Les horreurs, justement. quand il n’est ni dans le mélo (partie majoritaire), ni dans le plaisir de filmer son ex-compagne comme une gravure de mode, Sean Penn prend un plaisir malsain à les filmer. Rien n’est épargné :  ni les massacres collectifs à la machette, ni la césarienne dans la jungle à même le sol et avec pour tout anesthésiant une bouteille de whisky, ni les meurtres d’enfants-soldats. C’est infâme, démonstratif et sans aucune légitimité par rapport à son sujet, qui est rappelons-le, l’histoire d’amour. Tout est filmé comme un pur décor, sans implication des personnages qui y consacrent pourtant leur vie. On ne sait même dans quel pays on est !

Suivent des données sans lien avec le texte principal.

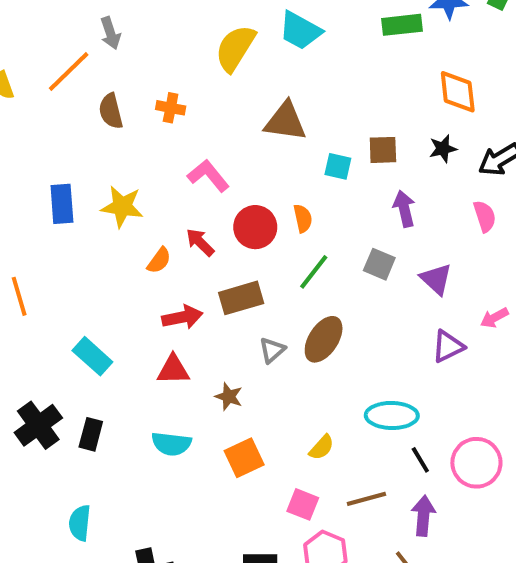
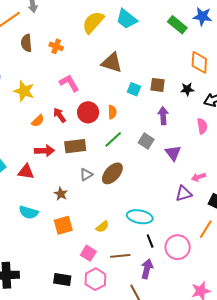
green rectangle: (402, 25) -> (177, 25), turned 36
purple triangle: (448, 346) -> (184, 193), moved
red triangle: (173, 370) -> (26, 172), moved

The last face de Sean Penn

Adèle Exarchopolous

Ces scènes démonstratives semblent poser là par Sean Penn, simplement pour se donner bonne conscience. Il n’aurait pas, sinon, massacré les seconds rôles. Ceux portés par Jean Reno et Adèle Exarchopoulos sont, eux, carrément pitoyables ! L’ensemble, indigeste, finit donc par se voir comme une sorte de cadeau de rupture qu’il a offert à Charlize Théron. L’occasion pour elle de revenir tourner sur ses terres, en Afrique du Sud notamment, dans plusieurs séquences, la pire de tout le film étant celle où elle décide de se ressourcer dans la maison de son enfance et où Bardem/Miguel vient la retrouver pour la dernière fois. Indécent!

De Sean Penn avec Charlize Théron, Javier Bardem, Adèle Exarchopoulos, Jean Reno…

2016 – Etats-Unis – 2h10

The last face de Sean Penn était en sélection officielle du Festival de Cannes 2016.